20 Apr 2023 Ambodivoasary, Madagascar, Africa Communities | Forests | Habitats | Mammals | Primates
Impacts of Habitat Fragmentation on Plant-Frugivore Mutualistic Networks in Madagascar’s Rainforests
Human-driven habitat fragmentation poses a critical challenge to the long-term survival of lemur populations. It often results in the creation of an inhospitable environment at the forest edges. To establish conservation strategies to prevent further species loss, especially for the conservation of vulnerable species with high extinction risk in fragmented landscapes, we need a better understanding of species responses to habitat fragmentation and the factors that may influence such responses. We aim to address that by focusing on eight endangered lemur species in an eastern evergreen Malagasy rainforest; four of these lemur species are classified as Critically Endangered (Black-and-white Ruffed Lemur, Diademed Sifaka, Indri and Greater Bamboo Lemur) and four as Vulnerable (Red-bellied Lemur, Brown Lemur, Eastern Lesser Bamboo Lemur and Weasel Sportive Lemur).
To reach this main goal, we will:
(1) determine the densities of each lemur species along an edge-interior gradient at Ihofa forest.

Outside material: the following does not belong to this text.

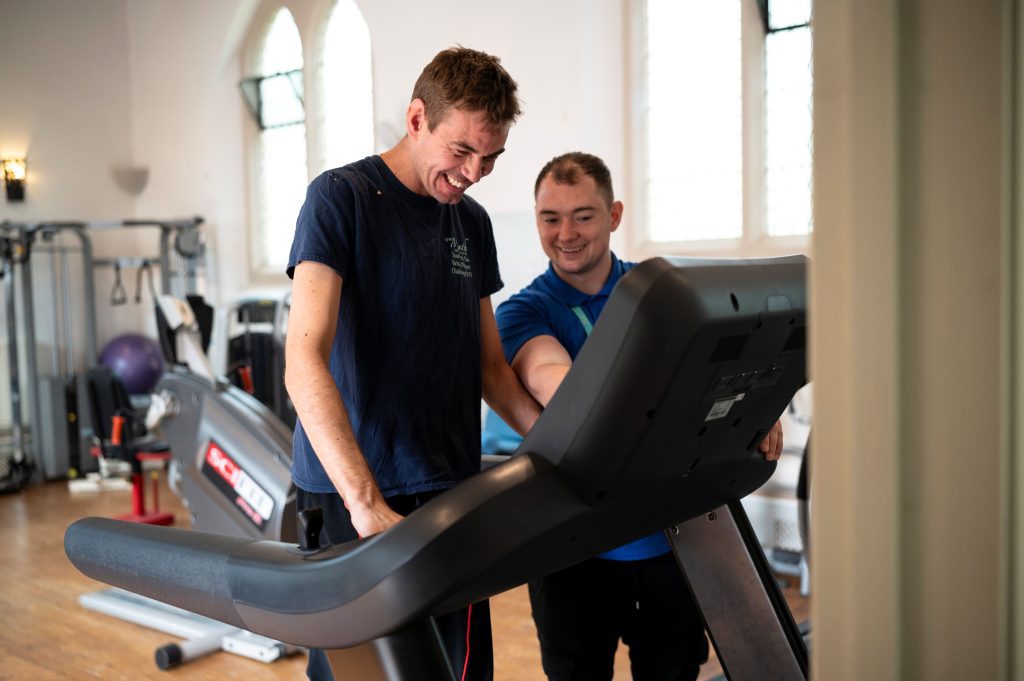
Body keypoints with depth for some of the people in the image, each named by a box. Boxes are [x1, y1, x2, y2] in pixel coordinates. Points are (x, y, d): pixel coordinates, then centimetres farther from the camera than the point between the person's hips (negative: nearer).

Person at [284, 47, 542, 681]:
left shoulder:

(2) identify how four critical ecological factors and processes change along the gradient: availability of critical resources and ecosystem productivity, anthropogenic pressures, species interactions, and environmental conditions and
(3) demonstrate how differences in these factors and processes influence the presence and abundance of each of the eight lemur-species along the edge-interior gradient.

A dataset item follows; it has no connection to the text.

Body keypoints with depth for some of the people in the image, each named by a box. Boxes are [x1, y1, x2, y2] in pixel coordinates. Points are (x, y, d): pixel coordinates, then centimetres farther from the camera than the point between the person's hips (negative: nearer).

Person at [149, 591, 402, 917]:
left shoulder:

We will also predict lemur populations in the site over time. Data will be collected through field surveys along edge-interior transects of 3 km, animal survey, phenological monitoring, measure of plant traits and ecosystem productivity, measure of environmental conditions (including air temperature and moisture, light intensity, and soil moisture). These data will be used in statistical and mechanistic modelling to address each objective. This project will provide important insights into understanding the vulnerability of lemur species to habitat fragmentation. These can be used to prepare strategies for an effective conservation of these lemur species, especially for the populations living in fragmented landscapes.
Header: Edge habitat at the Ihofa forest.